-- Begin --
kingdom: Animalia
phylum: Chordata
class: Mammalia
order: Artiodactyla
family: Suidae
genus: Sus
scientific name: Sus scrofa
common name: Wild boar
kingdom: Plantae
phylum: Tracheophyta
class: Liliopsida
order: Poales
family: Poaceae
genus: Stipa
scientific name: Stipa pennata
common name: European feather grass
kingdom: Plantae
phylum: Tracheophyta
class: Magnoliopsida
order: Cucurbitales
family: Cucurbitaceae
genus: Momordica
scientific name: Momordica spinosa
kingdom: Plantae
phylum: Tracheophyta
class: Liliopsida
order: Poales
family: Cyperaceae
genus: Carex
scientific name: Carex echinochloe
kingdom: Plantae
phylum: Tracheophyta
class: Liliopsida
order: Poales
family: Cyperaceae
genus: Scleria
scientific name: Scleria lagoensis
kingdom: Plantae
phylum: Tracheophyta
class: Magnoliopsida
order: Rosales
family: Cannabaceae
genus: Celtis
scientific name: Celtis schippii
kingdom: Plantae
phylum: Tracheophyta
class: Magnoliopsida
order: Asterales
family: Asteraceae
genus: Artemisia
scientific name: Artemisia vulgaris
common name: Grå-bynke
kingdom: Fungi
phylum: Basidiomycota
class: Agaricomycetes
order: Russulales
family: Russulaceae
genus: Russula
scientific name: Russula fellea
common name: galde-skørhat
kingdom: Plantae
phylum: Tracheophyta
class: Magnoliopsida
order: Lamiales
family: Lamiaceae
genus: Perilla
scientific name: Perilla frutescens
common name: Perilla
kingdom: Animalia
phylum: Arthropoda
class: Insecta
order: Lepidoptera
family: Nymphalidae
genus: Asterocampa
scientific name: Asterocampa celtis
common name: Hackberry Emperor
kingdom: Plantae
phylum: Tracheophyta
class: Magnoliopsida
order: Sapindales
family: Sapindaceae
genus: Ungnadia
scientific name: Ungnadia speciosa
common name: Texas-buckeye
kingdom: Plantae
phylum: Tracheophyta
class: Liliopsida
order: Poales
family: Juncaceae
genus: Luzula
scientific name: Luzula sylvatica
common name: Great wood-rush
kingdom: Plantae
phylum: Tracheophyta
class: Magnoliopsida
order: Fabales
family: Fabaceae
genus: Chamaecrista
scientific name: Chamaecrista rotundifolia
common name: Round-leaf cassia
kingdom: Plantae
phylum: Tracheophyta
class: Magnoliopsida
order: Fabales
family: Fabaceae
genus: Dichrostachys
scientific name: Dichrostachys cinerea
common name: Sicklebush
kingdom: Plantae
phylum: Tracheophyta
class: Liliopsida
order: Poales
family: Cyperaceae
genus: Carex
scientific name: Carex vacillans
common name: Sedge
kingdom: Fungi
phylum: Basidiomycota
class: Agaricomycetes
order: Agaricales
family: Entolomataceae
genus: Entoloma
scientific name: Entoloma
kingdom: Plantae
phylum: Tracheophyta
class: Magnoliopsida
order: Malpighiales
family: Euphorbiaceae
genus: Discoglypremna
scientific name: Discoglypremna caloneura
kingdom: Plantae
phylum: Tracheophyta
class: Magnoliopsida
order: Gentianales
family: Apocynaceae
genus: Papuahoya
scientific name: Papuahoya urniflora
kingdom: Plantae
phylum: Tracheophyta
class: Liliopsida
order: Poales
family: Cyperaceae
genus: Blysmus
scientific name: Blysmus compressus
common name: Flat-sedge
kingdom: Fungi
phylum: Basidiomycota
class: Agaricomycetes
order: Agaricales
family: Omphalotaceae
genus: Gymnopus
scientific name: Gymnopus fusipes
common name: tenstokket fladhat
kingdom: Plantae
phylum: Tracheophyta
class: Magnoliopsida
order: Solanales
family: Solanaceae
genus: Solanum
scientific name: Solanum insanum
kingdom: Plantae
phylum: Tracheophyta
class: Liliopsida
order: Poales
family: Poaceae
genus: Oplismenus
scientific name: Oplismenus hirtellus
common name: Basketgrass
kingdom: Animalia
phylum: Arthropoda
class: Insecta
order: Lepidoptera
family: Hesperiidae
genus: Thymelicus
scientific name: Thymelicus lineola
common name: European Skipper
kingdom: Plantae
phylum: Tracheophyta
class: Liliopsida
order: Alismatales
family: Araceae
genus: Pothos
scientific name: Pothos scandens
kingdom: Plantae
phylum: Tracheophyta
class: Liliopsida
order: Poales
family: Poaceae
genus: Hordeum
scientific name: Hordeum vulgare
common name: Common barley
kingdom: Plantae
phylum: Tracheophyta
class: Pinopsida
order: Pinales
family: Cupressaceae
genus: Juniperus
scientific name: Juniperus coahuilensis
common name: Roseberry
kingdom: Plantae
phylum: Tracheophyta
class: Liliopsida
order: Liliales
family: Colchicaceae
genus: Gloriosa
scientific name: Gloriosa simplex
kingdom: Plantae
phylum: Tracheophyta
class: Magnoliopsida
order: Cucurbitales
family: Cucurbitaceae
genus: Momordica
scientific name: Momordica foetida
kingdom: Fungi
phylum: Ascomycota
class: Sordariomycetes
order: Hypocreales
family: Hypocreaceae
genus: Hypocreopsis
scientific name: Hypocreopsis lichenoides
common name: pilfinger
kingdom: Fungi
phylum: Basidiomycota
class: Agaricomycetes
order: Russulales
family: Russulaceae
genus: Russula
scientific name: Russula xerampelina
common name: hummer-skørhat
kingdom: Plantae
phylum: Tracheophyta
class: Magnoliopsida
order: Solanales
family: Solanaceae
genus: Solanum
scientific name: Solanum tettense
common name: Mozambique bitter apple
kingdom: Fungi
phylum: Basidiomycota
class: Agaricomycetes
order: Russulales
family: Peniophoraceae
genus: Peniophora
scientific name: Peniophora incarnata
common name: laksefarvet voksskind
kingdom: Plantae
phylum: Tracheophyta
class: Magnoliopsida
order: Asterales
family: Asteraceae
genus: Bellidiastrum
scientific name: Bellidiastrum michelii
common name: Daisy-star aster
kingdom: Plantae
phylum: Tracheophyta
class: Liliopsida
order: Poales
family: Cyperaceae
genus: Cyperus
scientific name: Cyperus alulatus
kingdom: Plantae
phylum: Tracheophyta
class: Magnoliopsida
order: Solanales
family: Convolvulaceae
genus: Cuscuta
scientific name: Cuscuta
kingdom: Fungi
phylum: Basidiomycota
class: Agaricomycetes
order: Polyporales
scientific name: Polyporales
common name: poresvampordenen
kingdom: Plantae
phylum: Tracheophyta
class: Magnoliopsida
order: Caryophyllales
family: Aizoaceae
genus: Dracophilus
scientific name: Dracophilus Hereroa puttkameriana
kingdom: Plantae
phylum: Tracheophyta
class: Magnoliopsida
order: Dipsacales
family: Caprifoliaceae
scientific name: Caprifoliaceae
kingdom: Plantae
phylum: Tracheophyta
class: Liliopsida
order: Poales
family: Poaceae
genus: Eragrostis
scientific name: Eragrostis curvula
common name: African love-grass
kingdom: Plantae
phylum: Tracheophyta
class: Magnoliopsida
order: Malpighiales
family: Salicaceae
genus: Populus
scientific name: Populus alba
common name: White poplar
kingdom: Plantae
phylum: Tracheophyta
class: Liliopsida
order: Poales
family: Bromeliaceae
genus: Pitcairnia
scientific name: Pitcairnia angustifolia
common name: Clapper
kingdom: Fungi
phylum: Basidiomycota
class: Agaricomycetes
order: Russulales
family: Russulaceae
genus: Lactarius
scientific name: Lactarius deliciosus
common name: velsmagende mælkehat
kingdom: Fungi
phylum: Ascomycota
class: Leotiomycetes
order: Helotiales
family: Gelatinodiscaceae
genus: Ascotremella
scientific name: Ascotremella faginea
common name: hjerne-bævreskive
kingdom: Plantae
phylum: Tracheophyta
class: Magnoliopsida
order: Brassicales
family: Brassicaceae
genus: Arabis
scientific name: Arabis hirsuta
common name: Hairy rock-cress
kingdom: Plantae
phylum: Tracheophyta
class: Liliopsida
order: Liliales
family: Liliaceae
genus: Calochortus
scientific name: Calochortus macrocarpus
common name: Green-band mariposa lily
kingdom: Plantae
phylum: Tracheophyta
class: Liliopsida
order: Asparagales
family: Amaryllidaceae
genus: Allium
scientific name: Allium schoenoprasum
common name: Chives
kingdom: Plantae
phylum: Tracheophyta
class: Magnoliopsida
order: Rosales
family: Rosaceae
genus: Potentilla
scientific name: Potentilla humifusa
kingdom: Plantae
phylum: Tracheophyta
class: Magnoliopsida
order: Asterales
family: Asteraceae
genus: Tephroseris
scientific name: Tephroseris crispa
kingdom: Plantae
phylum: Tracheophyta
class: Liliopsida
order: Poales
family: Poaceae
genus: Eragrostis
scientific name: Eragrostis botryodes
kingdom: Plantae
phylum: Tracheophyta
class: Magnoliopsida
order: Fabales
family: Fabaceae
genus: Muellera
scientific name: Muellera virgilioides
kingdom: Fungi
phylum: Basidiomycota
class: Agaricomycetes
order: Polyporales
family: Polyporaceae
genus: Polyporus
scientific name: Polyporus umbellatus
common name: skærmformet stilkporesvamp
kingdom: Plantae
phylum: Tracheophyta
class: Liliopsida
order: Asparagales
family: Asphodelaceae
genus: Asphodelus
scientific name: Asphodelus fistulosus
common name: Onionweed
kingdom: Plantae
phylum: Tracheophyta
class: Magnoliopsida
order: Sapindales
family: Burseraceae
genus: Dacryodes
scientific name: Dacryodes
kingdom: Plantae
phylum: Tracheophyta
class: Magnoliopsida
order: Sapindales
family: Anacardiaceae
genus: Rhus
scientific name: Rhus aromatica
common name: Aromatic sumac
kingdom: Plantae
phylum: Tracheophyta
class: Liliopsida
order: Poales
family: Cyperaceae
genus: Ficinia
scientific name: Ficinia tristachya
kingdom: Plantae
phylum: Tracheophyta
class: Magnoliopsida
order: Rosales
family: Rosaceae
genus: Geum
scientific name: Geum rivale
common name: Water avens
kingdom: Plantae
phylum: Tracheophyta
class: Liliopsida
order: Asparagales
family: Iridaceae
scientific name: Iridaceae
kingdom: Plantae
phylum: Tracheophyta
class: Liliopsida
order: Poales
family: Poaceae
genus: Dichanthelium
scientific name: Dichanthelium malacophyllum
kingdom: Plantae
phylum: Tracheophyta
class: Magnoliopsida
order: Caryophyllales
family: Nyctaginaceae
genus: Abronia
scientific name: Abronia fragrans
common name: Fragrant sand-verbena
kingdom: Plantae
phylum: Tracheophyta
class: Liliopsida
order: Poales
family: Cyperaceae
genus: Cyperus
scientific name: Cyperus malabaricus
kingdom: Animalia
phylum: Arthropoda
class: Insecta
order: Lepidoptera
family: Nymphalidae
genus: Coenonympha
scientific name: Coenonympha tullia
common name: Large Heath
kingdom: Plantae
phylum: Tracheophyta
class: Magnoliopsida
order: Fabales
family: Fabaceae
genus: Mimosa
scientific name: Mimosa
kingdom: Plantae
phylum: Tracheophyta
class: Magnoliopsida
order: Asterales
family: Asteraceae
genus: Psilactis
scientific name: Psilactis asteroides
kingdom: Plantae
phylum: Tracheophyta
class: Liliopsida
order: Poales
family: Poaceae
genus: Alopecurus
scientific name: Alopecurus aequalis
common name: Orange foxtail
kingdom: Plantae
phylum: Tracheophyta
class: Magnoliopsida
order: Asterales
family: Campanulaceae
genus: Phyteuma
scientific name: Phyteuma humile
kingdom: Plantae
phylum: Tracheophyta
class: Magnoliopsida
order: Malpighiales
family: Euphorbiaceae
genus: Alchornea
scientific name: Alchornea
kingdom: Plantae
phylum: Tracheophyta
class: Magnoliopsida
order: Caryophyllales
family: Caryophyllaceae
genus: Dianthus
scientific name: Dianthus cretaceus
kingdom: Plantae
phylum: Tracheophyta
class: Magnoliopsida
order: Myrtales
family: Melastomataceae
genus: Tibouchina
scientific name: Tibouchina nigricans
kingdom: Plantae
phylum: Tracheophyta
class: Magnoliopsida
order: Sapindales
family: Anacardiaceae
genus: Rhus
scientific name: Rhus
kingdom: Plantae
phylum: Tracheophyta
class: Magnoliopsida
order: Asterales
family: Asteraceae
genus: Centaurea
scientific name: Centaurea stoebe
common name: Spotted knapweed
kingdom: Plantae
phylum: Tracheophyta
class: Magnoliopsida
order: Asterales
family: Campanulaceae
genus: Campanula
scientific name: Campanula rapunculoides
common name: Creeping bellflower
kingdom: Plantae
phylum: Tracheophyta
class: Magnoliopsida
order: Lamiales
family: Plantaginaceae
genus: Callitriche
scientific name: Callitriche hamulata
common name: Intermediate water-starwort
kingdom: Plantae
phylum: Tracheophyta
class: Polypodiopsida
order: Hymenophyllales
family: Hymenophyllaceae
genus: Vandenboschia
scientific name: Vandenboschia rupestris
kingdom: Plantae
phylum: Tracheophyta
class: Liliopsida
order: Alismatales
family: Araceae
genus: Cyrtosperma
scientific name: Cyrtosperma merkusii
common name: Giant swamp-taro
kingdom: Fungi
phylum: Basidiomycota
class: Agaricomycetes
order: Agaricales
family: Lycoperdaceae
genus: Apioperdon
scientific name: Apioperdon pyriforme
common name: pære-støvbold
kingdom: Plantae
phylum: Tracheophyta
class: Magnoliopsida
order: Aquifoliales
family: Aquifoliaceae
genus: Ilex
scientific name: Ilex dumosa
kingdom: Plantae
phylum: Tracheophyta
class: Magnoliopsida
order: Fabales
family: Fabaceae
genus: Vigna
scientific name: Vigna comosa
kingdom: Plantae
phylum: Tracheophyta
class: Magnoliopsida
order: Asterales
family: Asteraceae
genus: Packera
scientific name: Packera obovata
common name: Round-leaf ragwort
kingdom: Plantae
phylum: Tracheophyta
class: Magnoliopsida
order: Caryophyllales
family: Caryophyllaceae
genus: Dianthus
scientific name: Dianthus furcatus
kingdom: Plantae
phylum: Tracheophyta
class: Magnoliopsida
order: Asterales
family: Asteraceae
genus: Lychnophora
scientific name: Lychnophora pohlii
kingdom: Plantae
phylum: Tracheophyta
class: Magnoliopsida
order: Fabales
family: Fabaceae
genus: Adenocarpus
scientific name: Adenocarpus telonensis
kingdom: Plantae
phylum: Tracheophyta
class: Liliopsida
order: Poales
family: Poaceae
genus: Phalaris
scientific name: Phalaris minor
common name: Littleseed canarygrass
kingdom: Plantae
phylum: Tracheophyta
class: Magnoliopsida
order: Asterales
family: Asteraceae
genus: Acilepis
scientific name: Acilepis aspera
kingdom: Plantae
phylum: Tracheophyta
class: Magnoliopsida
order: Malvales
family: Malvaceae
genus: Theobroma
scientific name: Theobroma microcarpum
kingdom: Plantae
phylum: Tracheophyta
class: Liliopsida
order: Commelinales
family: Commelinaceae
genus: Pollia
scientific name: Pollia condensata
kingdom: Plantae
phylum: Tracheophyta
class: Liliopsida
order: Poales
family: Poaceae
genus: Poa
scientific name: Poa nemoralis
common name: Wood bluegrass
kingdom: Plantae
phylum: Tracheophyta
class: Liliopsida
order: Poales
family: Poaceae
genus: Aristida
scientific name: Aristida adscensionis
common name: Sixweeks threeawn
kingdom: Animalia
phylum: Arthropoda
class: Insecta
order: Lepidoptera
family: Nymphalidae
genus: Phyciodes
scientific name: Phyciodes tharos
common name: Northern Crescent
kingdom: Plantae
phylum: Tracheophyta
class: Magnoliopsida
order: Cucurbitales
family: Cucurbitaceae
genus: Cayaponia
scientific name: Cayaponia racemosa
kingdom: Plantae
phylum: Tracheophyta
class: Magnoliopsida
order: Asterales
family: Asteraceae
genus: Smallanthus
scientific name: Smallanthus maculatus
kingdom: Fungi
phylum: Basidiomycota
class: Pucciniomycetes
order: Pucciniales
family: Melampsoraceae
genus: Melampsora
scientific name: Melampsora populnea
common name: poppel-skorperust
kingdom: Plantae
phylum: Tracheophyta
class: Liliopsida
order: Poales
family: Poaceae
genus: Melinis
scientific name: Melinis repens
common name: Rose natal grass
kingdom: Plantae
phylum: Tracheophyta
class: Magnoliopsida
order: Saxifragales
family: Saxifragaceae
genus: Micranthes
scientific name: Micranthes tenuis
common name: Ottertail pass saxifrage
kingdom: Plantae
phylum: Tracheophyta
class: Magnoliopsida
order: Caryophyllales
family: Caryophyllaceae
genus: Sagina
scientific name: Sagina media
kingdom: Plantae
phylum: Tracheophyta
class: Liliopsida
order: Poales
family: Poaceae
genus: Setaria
-- End --
# [Work required]
Can you repeat the items between the line holding "common name: Northern Crescent" and the end of the items, inclusive, renaming "scientific name" to "binomial name" and leaving everything else unchanged?

# [In response]
common name: Northern Crescent
kingdom: Plantae
phylum: Tracheophyta
class: Magnoliopsida
order: Cucurbitales
family: Cucurbitaceae
genus: Cayaponia
binomial name: Cayaponia racemosa
kingdom: Plantae
phylum: Tracheophyta
class: Magnoliopsida
order: Asterales
family: Asteraceae
genus: Smallanthus
binomial name: Smallanthus maculatus
kingdom: Fungi
phylum: Basidiomycota
class: Pucciniomycetes
order: Pucciniales
family: Melampsoraceae
genus: Melampsora
binomial name: Melampsora populnea
common name: poppel-skorperust
kingdom: Plantae
phylum: Tracheophyta
class: Liliopsida
order: Poales
family: Poaceae
genus: Melinis
binomial name: Melinis repens
common name: Rose natal grass
kingdom: Plantae
phylum: Tracheophyta
class: Magnoliopsida
order: Saxifragales
family: Saxifragaceae
genus: Micranthes
binomial name: Micranthes tenuis
common name: Ottertail pass saxifrage
kingdom: Plantae
phylum: Tracheophyta
class: Magnoliopsida
order: Caryophyllales
family: Caryophyllaceae
genus: Sagina
binomial name: Sagina media
kingdom: Plantae
phylum: Tracheophyta
class: Liliopsida
order: Poales
family: Poaceae
genus: Setaria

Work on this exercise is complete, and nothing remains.